Pröll: Mit mehr Schwung in die europäische Zukunft

Göttweig (OTS) - "Ein bürgernahes Europa von Menschen für Menschen" lautet das zentrale des Europa-Forums Wachau, das dieses Wochende im Stift Göttweig abgehalten wird. Politiker, Experten und Journalisten aus Österreich, den mittel- und osteuropäischen Staaten sowie weiteren Mitgliedsländern der europäischen Union diskutieren dabei über Aufgaben und Ziele eines vereinten Europas.

Vor fünfzig Jahren sei mit den Römischen Verträgen der Grundstein für das erfolgreichste Friedensprojekt gelegt worden, meinte Landesrätin Mag. Johanna Mikl-Leitner. Dieses einzigartige Gemeinschaftsprojekt habe seither zu mehr Frieden, Sicherheit und Wohlstand beigetragen. Auch nach 50 Jahren und in einer völlig gewandelten Welt wirke das europäische Gemeinschaftswerk positiv in die Zukunft fort. Die europäische Union sei mittlerweile ein unverwechselbares Modellprojekt, das fast eine halbe Milliarde Menschen unter Achtung aller Unterschiede verbindet.

Zur Bilanz der österreichischen EU-Mitgliedschaft sagte Landeshauptmann Dr. Erwin Pröll, dass diese Niederösterreich sehr viel Positives gebracht habe. So sei beispielsweise die niederösterreichische Wirtschaft im letzten Jahr um 3,8 Prozent gewachsen.
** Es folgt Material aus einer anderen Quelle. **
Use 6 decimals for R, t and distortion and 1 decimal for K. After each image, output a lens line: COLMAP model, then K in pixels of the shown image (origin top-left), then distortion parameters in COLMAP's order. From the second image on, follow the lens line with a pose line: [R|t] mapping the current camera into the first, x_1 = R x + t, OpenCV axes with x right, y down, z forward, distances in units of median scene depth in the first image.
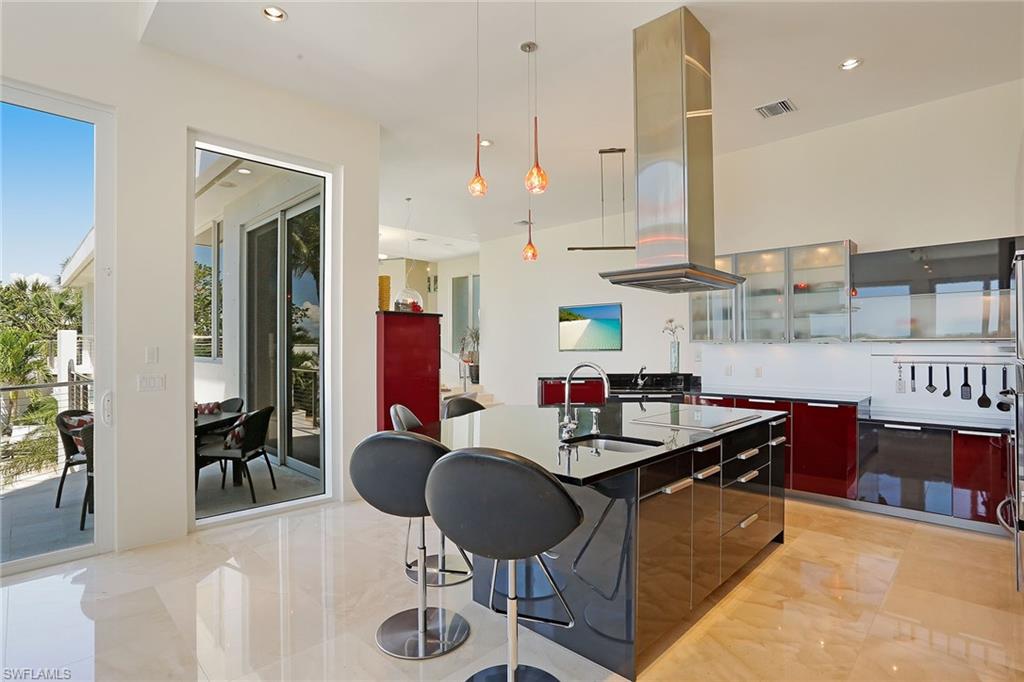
lens RADIAL K [[503.6, 0, 515.3], [0, 503.6, 343.4], [0, 0, 1]] dist [-0.048450, 0.008057]
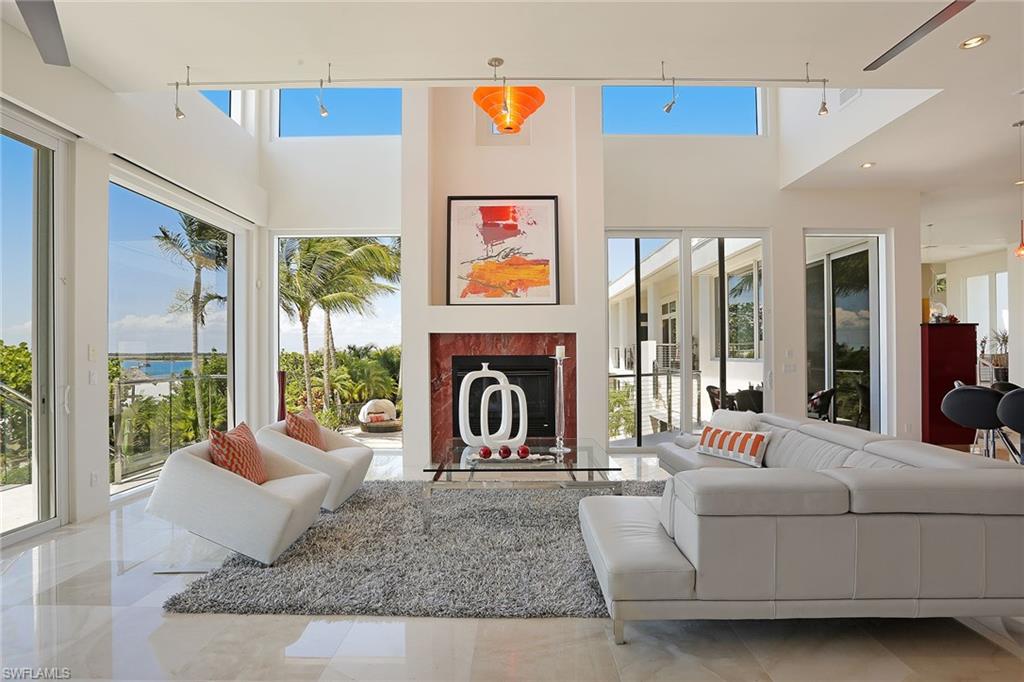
lens RADIAL K [[541.2, 0, 509.4], [0, 541.2, 343.2], [0, 0, 1]] dist [-0.040575, 0.008384]
pose [[0.684059, -0.012378, -0.729322, 0.021843], [0.004565, 0.999909, -0.012689, 0.004774], [0.729413, 0.005351, 0.684053, -0.852208]]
In den beiden anderen Bundesländern der Ostregion, Burgenland und Wien, seien es nur 2,6 bzw. 2,2 Prozent gewesen. Getragen werde diese überdurchschnittlich starke ökonomische Entwicklung vor allem durch den hohen Grad der Internationalisierung der heimischen Wirtschaft. Mittlerweile sei Niederösterreich mit einem Außenhandelsanteil von 25 % überproportional stark mit den neuen EU-Nachbarnländern verknüpft. Österreichweit liege dieser Anteil bei nur 16 Prozent.
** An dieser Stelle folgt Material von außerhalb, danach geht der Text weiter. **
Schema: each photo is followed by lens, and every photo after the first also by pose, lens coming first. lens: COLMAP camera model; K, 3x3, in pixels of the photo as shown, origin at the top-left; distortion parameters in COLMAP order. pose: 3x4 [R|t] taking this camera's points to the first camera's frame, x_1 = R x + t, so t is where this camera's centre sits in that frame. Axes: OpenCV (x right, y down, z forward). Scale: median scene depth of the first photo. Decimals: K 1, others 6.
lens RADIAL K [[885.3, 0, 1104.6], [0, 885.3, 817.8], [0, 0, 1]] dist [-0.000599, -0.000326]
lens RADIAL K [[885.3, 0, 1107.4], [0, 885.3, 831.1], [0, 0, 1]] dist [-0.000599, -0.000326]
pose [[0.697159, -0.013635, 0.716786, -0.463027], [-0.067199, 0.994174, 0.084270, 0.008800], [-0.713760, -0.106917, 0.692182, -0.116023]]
Gleichzeitig erscheine, so Pröll weiter, Europa in der Öffentlichkeit immer gegensätzlicher und widersüprüchlicher: Der weiteren europäischen Einigung fehle auf dem Weg in die Zukunft der notwendige Schwung. Der Wohlstand in Europa werde zwar immer größer, gleichzeitig gebe es aber ein Defizit im Bereich des Sicherheitsgefühls der Bevölkerung oder beim sozialen Ausgleich, so Pröll. Europa müsse bei diesen Themenbereichen die Lösung und nicht die Ursache der neuen Herausforderungen sein.

In diesem Zusammenhang verlangte der Landeshauptmann zur Gewährleistung der bestmöglichen Sicherheit im Landesinneren bessere Sicherheitsstandards bei einer Vergrößerung des EU-Schengenraumes an den Ostgrenzen von Tschechien, der Slowakei und Ungarn. Schließlich müsse Schengen ein Mehr an Sicherheit bringen.
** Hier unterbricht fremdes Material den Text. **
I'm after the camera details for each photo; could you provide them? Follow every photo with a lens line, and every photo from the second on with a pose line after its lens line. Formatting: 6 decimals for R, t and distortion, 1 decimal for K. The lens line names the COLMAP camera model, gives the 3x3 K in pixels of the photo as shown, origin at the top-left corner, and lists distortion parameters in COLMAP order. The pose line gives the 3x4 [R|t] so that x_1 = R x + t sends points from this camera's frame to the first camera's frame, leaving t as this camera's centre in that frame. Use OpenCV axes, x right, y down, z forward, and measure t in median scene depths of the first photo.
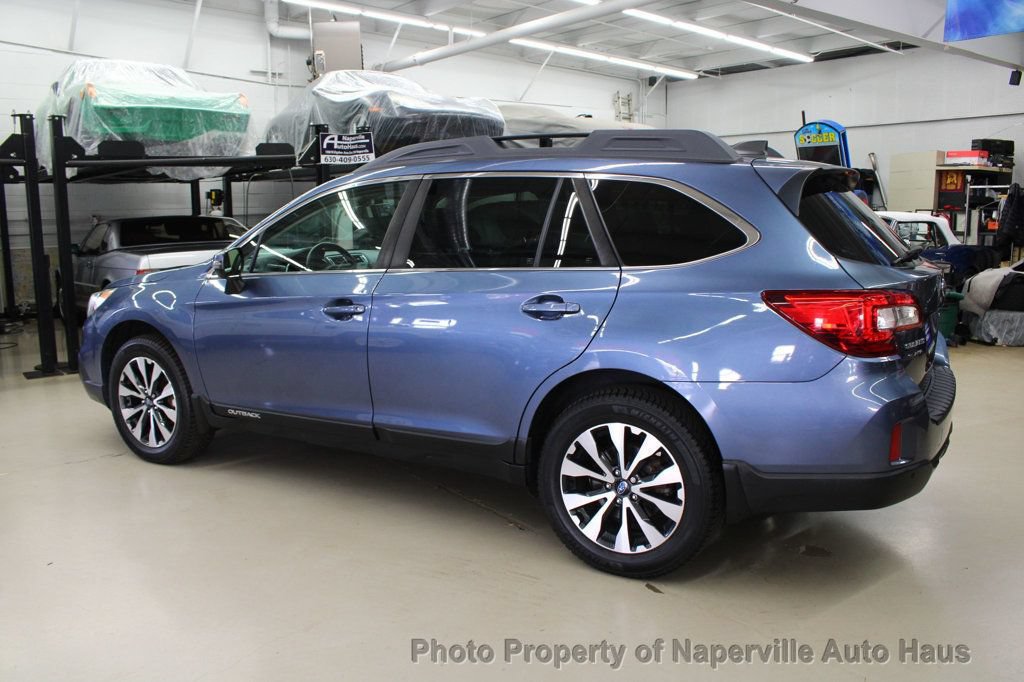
lens RADIAL K [[862.7, 0, 512.0], [0, 862.7, 341.0], [0, 0, 1]] dist [-0.157887, 0.141094]
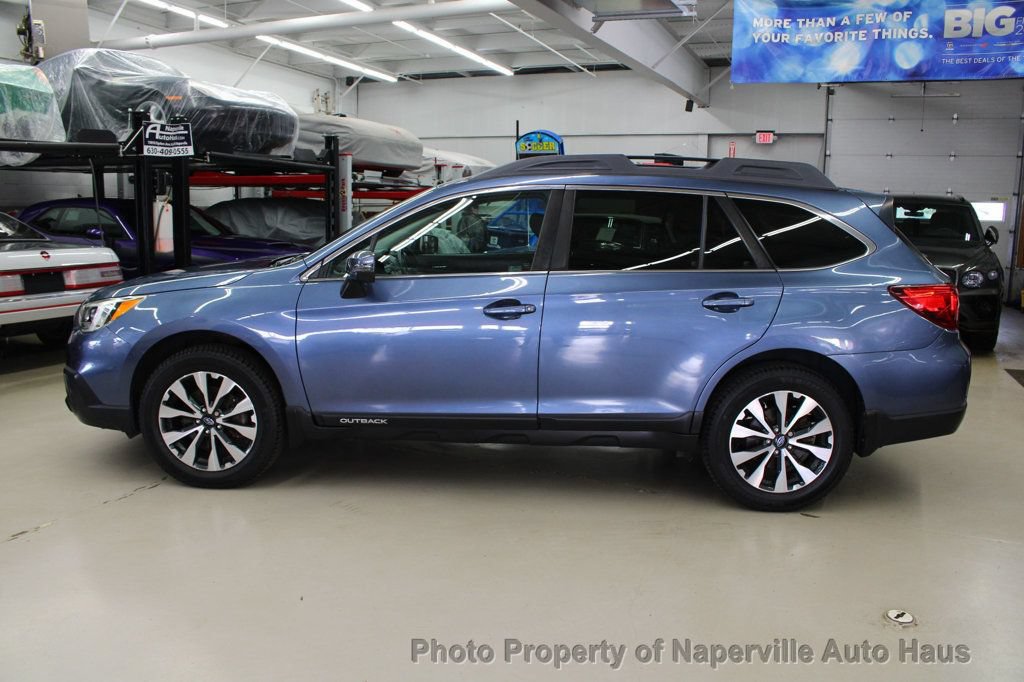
lens RADIAL K [[862.7, 0, 512.0], [0, 862.7, 341.0], [0, 0, 1]] dist [-0.157887, 0.141094]
pose [[0.879487, -0.049679, 0.473323, -0.311515], [0.046751, 0.998745, 0.017958, -0.007631], [-0.473622, 0.006335, 0.880706, 0.028103]]
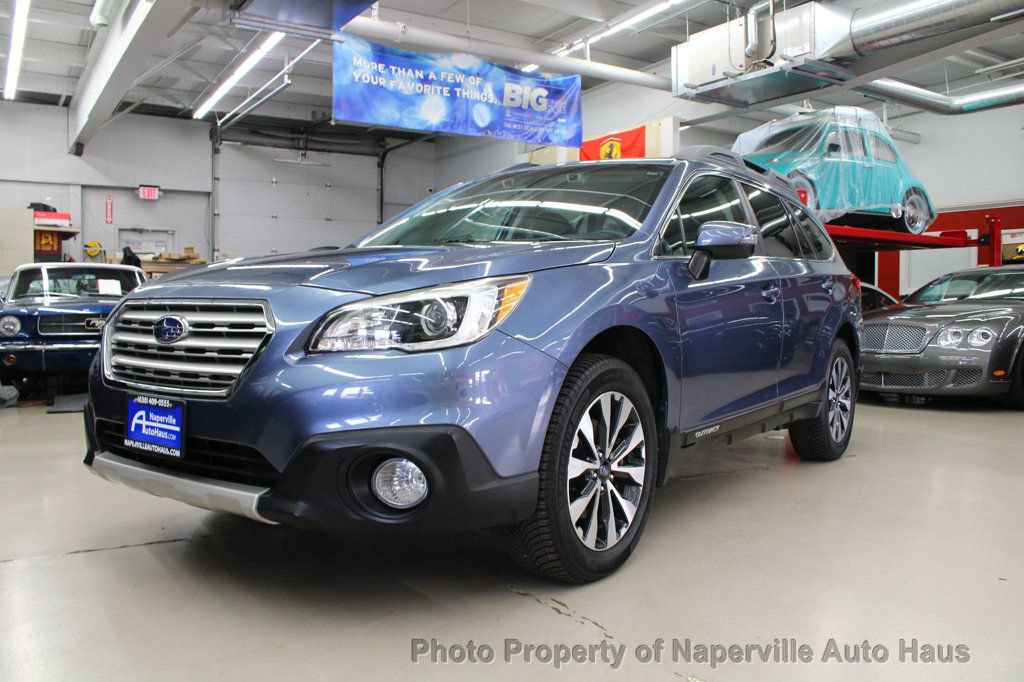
lens RADIAL K [[862.7, 0, 512.0], [0, 862.7, 341.0], [0, 0, 1]] dist [-0.157887, 0.141094]
pose [[0.084682, -0.031025, 0.995925, -0.554536], [0.147037, 0.988962, 0.018306, -0.019153], [-0.985499, 0.144888, 0.088309, 0.540933]]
Prominenteste Gäste beim Europa-Form Wachau waren heuer Dipl.-Ing. Jose Socrates, Ministerpräsident der portugiesischen Republik, Prof. Dr. Danuta Hübner, EU-Kommissarin für Regionalpolitik, Dr. Kinga Göncz, Außenministerin der Republik Ungarn sowie Prof. Paul Lendvai, Kommentator und Konsulent für internationale Kontakte.